Wed. Sep 28th, 2022

One good thing that has emerged from the pandemic is that more people have started cycling. In the first three months of 2021, American consumer spending on bicycles and cycling accessories increased 34% year-on-year to $ 8.2 billion. However, the pandemic has also seen more deaths and injuries while cycling. According to the National Safety Council, 1,260 cyclists were killed in 2020, a 16% increase over 2019.

It’s a problem Ford thinks technology can address. On Monday, the automaker announced it is working with Commsignia, PSS, Ohio State University, T-Mobile and Tome Software to explore how a smartphone app could alert drivers of pedestrians and cyclists they might not see. Like someone sharing the road with a car, you would install the company’s software on your phone. With the help of Bluetooth Low Energy, vehicles with the Ford Sync infotainment system would see you as “headlights”. If the car determines that there is a possibility of an accident, it will alert the driver using audiovisual signals.

According to Ford, his approach has some advantages. One is that Bluetooth LE is almost ubiquitous. The technology has been part of the Bluetooth protocol since 2009, which means that every modern smartphone has access to it. If you own a Ford vehicle, you won’t need to take your car to a dealership for a hardware upgrade as the sync system is Bluetooth compatible. The other benefit of using Bluetooth LE is that your car won’t need to see pedestrians and cyclists before it can warn you. Ford and T-Mobile are also working on a version of the app that uses 5G instead of Bluetooth LE.

In practice, the company’s approach is reminiscent of the COVID exposure notification apps implemented in some countries and states at the onset of the pandemic. As you may recall, those also used Bluetooth LE. However, despite support from Apple and Google, they have never been effective due to low usage.
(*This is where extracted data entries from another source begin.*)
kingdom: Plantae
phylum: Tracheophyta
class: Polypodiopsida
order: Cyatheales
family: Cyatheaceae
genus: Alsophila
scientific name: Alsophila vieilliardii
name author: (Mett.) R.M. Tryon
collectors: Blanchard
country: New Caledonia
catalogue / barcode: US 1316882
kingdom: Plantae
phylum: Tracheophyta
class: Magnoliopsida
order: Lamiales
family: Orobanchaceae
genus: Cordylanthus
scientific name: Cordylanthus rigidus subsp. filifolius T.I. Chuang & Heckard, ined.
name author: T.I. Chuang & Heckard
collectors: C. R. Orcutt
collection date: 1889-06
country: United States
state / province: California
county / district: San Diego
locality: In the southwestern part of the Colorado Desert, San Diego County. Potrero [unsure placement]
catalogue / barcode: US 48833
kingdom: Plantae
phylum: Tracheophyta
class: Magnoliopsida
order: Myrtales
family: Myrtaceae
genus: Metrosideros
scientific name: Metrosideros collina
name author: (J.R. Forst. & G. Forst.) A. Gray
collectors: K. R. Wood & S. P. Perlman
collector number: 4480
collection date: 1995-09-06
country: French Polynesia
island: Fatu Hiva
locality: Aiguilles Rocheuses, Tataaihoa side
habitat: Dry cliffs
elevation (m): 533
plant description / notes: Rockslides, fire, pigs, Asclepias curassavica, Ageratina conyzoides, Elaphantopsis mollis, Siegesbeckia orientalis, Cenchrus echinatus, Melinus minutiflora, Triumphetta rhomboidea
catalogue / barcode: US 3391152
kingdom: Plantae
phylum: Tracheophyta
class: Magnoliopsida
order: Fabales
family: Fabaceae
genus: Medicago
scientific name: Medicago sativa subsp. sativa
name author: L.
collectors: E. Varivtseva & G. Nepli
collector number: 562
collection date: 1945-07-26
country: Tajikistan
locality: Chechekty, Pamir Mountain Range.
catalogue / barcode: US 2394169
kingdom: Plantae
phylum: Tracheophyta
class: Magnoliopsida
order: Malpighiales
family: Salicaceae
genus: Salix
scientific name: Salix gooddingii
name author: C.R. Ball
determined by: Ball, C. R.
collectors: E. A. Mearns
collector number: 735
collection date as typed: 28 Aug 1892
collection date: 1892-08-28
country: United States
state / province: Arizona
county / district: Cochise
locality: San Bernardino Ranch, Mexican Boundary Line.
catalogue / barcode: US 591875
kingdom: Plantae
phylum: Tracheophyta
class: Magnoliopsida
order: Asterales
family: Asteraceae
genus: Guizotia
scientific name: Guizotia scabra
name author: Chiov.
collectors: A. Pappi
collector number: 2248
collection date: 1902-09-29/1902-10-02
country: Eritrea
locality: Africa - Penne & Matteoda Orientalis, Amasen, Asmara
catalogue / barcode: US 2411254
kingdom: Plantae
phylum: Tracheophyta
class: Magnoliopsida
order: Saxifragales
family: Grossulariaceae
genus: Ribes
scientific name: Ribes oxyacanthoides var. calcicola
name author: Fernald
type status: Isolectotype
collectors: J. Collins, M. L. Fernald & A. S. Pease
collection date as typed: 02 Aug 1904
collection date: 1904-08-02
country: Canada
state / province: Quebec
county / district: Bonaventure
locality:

In Canada, for example, the federal COVID Alert app was downloaded only 6.9 million times and recorded 63,117 positive tests. In other words, Canadians haven’t even remotely downloaded the software to make it an effective contact tracking tool. Ford’s app is likely to have some of the same problems.

As an avid cyclist, I can’t tell you how many people I’ve seen cycling at night without an LED light to make themselves visible to traffic. On the other hand, statistics suggest that motorists have been driving more aggressively in recent years, leading to the aforementioned increase in cyclist deaths and road accidents. Any kind of intervention would be welcome, but Ford’s app is likely not a meaningful solution if it ever hits the market. While the Bluetooth LE solution for COVID has only had one uphill climb, apps like Ford have two: adoption by cyclists and adoption by automakers.